Suat Yıldırım Meali:

(10-16) Sakın uyma: Servet ve hanedan sahibi diye, o bol bol yemin eden, değersiz adama! O gammaz, söz gezdiren, hayrın önünü kesene, o saldırgana, günaha dadanmışa! Şerefsiz, kaba, hem de soysuz olana! Kendisine ayetlerimiz okunduğunda "Bu eski insanların masalları!" diyene, yakında onun burnunu dağlayıp damga basarız.

(Kalem 13)

Süleyman Ateş Meali:

Kaba, sonra da kötülükle damgalı,

(Kalem 13)

Süleymaniye Vakfı Meali:

saygısız, daha da ötesi şımarık olanları önemseme!

(Kalem 13)

Şeref Aziz Taha ve Kemal Çelik Meali:

(10-14) Hayır!

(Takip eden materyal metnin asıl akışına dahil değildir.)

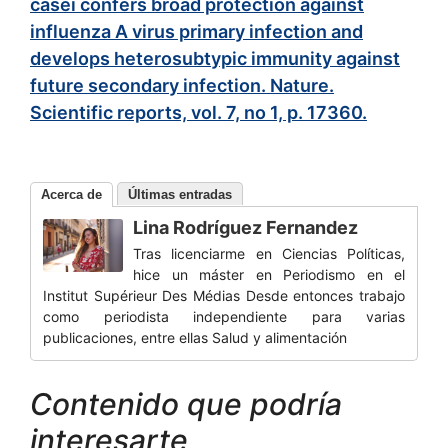
casei confers broad protection against
influenza A virus primary infection and
develops heterosubtypic immunity against
future secondary infection. Nature.
Scientific reports, vol. 7, no 1, p. 17360.
Acerca de
Últimas entradas
Lina Rodríguez Fernandez
Tras licenciarme en Ciencias Políticas,
hice un máster en Periodismo en el
Institut Supérieur Des Médias Desde entonces trabajo
como periodista independiente para varias
publicaciones, entre ellas Salud y alimentación
Contenido que podría
interesarte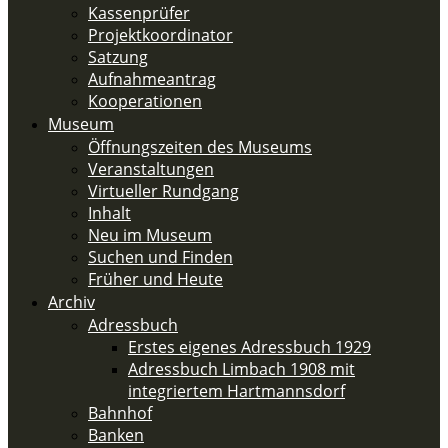
Kassenprüfer
Projektkoordinator
Satzung
Aufnahmeantrag
Kooperationen
Museum
Öffnungszeiten des Museums
Veranstaltungen
Virtueller Rundgang
Inhalt
Neu im Museum
Suchen und Finden
Früher und Heute
Archiv
Adressbuch
Erstes eigenes Adressbuch 1929
Adressbuch Limbach 1908 mit
integriertem Hartmannsdorf
Bahnhof
Banken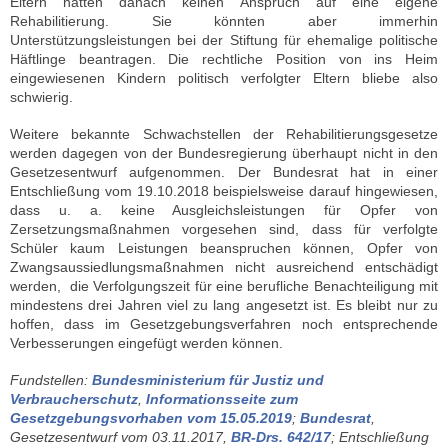
Eltern hätten danach keinen Anspruch auf eine eigene
Rehabilitierung. Sie könnten aber immerhin
Unterstützungsleistungen bei der Stiftung für ehemalige politische
Häftlinge beantragen. Die rechtliche Position von ins Heim
eingewiesenen Kindern politisch verfolgter Eltern bliebe also
schwierig.
Weitere bekannte Schwachstellen der Rehabilitierungsgesetze
werden dagegen von der Bundesregierung überhaupt nicht in den
Gesetzesentwurf aufgenommen. Der Bundesrat hat in einer
Entschließung vom 19.10.2018 beispielsweise darauf hingewiesen,
dass u. a. keine Ausgleichsleistungen für Opfer von
Zersetzungsmaßnahmen vorgesehen sind, dass für verfolgte
Schüler kaum Leistungen beanspruchen können, Opfer von
Zwangsaussiedlungsmaßnahmen nicht ausreichend entschädigt
werden, die Verfolgungszeit für eine berufliche Benachteiligung mit
mindestens drei Jahren viel zu lang angesetzt ist. Es bleibt nur zu
hoffen, dass im Gesetzgebungsverfahren noch entsprechende
Verbesserungen eingefügt werden können.
Fundstellen:
Bundesministerium für Justiz und
Verbraucherschutz
,
Informationsseite zum
Gesetzgebungsvorhaben vom 15.05.2019
;
Bundesrat
,
Gesetzesentwurf vom 03.11.2017,
BR-Drs. 642/17
; Entschließung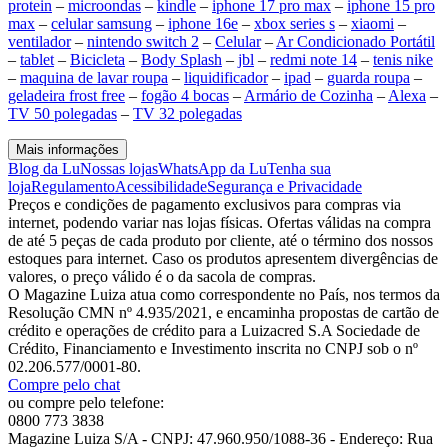
protein
–
microondas
–
kindle
–
iphone 17 pro max
–
iphone 15 pro
max
–
celular samsung
–
iphone 16e
–
xbox series s
–
xiaomi
–
ventilador
–
nintendo switch 2
–
Celular
–
Ar Condicionado Portátil
–
tablet
–
Bicicleta
–
Body Splash
–
jbl
–
redmi note 14
–
tenis nike
–
maquina de lavar roupa
–
liquidificador
–
ipad
–
guarda roupa
–
geladeira frost free
–
fogão 4 bocas
–
Armário de Cozinha
–
Alexa
–
TV 50 polegadas
–
TV 32 polegadas
Mais informações
Blog da Lu
Nossas lojas
WhatsApp da Lu
Tenha sua
loja
Regulamento
Acessibilidade
Segurança e Privacidade
Preços e condições de pagamento exclusivos para compras via
internet, podendo variar nas lojas físicas. Ofertas válidas na compra
de até 5 peças de cada produto por cliente, até o término dos nossos
estoques para internet. Caso os produtos apresentem divergências de
valores, o preço válido é o da sacola de compras.
O Magazine Luiza atua como correspondente no País, nos termos da
Resolução CMN nº 4.935/2021, e encaminha propostas de cartão de
crédito e operações de crédito para a Luizacred S.A Sociedade de
Crédito, Financiamento e Investimento inscrita no CNPJ sob o nº
02.206.577/0001-80.
Compre pelo chat
ou compre pelo telefone:
0800 773 3838
Magazine Luiza S/A - CNPJ: 47.960.950/1088-36 - Endereço: Rua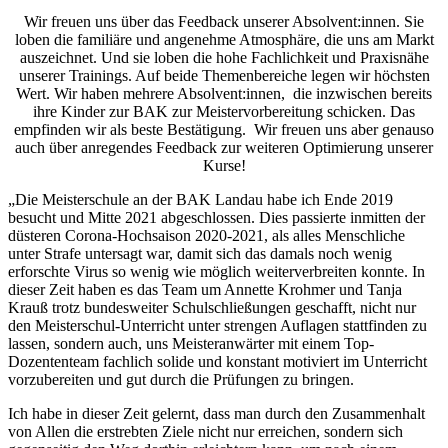
Wir freuen uns über das Feedback unserer Absolvent:innen. Sie
loben die familiäre und angenehme Atmosphäre, die uns am Markt
auszeichnet. Und sie loben die hohe Fachlichkeit und Praxisnähe
unserer Trainings. Auf beide Themenbereiche legen wir höchsten
Wert. Wir haben mehrere Absolvent:innen, die inzwischen bereits
ihre Kinder zur BAK zur Meistervorbereitung schicken. Das
empfinden wir als beste Bestätigung. Wir freuen uns aber genauso
auch über anregendes Feedback zur weiteren Optimierung unserer
Kurse!
„Die Meisterschule an der BAK Landau habe ich Ende 2019
besucht und Mitte 2021 abgeschlossen. Dies passierte inmitten der
düsteren Corona-Hochsaison 2020-2021, als alles Menschliche
unter Strafe untersagt war, damit sich das damals noch wenig
erforschte Virus so wenig wie möglich weiterverbreiten konnte. In
dieser Zeit haben es das Team um Annette Krohmer und Tanja
Krauß trotz bundesweiter Schulschließungen geschafft, nicht nur
den Meisterschul-Unterricht unter strengen Auflagen stattfinden zu
lassen, sondern auch, uns Meisteranwärter mit einem Top-
Dozententeam fachlich solide und konstant motiviert im Unterricht
vorzubereiten und gut durch die Prüfungen zu bringen.
Ich habe in dieser Zeit gelernt, dass man durch den Zusammenhalt
von Allen die erstrebten Ziele nicht nur erreichen, sondern sich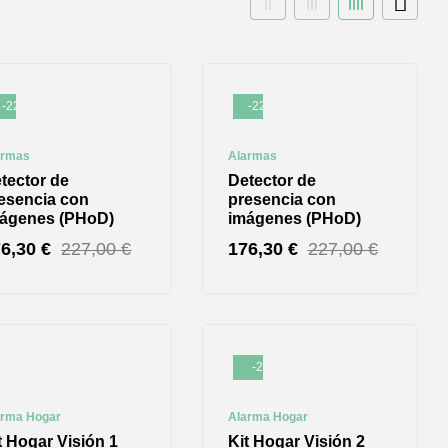
-22%
-22%
armas
Alarmas
tector de
Detector de
esencia con
presencia con
ágenes (PHoD)
imágenes (PHoD)
76,30
€
227,00
€
176,30
€
227,00
€
-2%
arma Hogar
Alarma Hogar
t Hogar Visión 1
Kit Hogar Visión 2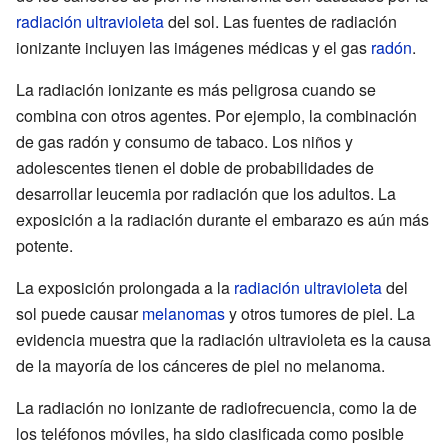
radiación ultravioleta
del sol. Las fuentes de radiación
ionizante incluyen las imágenes médicas y el gas
radón
.
La radiación ionizante es más peligrosa cuando se
combina con otros agentes. Por ejemplo, la combinación
de gas radón y consumo de tabaco. Los niños y
adolescentes tienen el doble de probabilidades de
desarrollar leucemia por radiación que los adultos. La
exposición a la radiación durante el embarazo es aún más
potente.
La exposición prolongada a la
radiación ultravioleta
del
sol puede causar
melanomas
y otros tumores de piel. La
evidencia muestra que la radiación ultravioleta es la causa
de la mayoría de los cánceres de piel no melanoma.
La radiación no ionizante de radiofrecuencia, como la de
los teléfonos móviles, ha sido clasificada como posible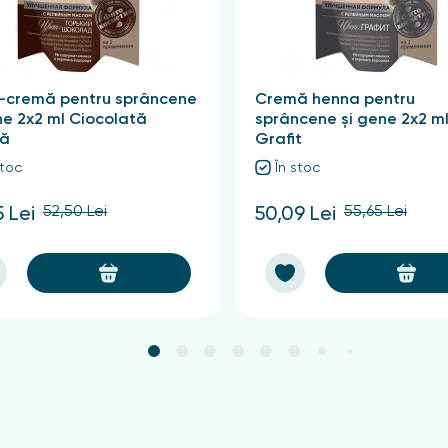
-cremă pentru sprâncene
Cremă henna pentru
ne 2x2 ml Ciocolată
sprâncene și gene 2x2 m
ă
Grafit
stoc
În stoc
52,50 Lei
55,65 Lei
5 Lei
50,09 Lei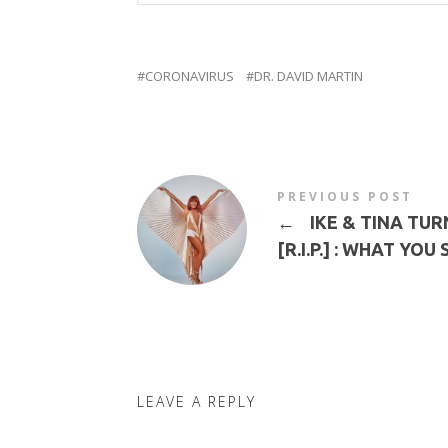
CORONAVIRUS
DR. DAVID MARTIN
PREVIOUS POST
←
IKE & TINA TU
[R.I.P.] : WHAT YOU 
LEAVE A REPLY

Servet ve güç sahibi olsa bile, yalan yere yemin edip duran alçağa, fesat çıkarmak için başkalarına iftira atana, iyiliğe engel olana, zâlim günahkara, zevkinin esiri olmuş karaktersiz kimseye uyma.

(Kalem 13)

Şaban Piriş Meali:

Kaba, üstelik kötü ün sahibi...

(Kalem 13)

Talat Koçyiğit Meali:

10-14 (Ey Muhammed!) Eğriye doğruya hep yemin edene, fakir olana, dâima ayıplayana, lâf getirip götürene, hayra engel olana, hakka tecavüz edene, günahkâra, bütün bunlardan sonra halka karşı kaba davranana ve kötülükleriyle maruf olana, mal ve oğul sahibi olmasından dolayı itaat etme.

(Kalem 13)

Tefhimul Kuran Meali:

Zorba, saygısız, sonra da kulağı kesik,

(Kalem 13)

Ümit Şimşek Meali:

Kaba ve katı kalpli olup üstelik bir de soysuz olana.

(Kalem 13)

Yaşar Nuri Öztürk Meali

Kaba/obur, bütün bunlardan sonra da soyu bozuk, kötülükle damgalı.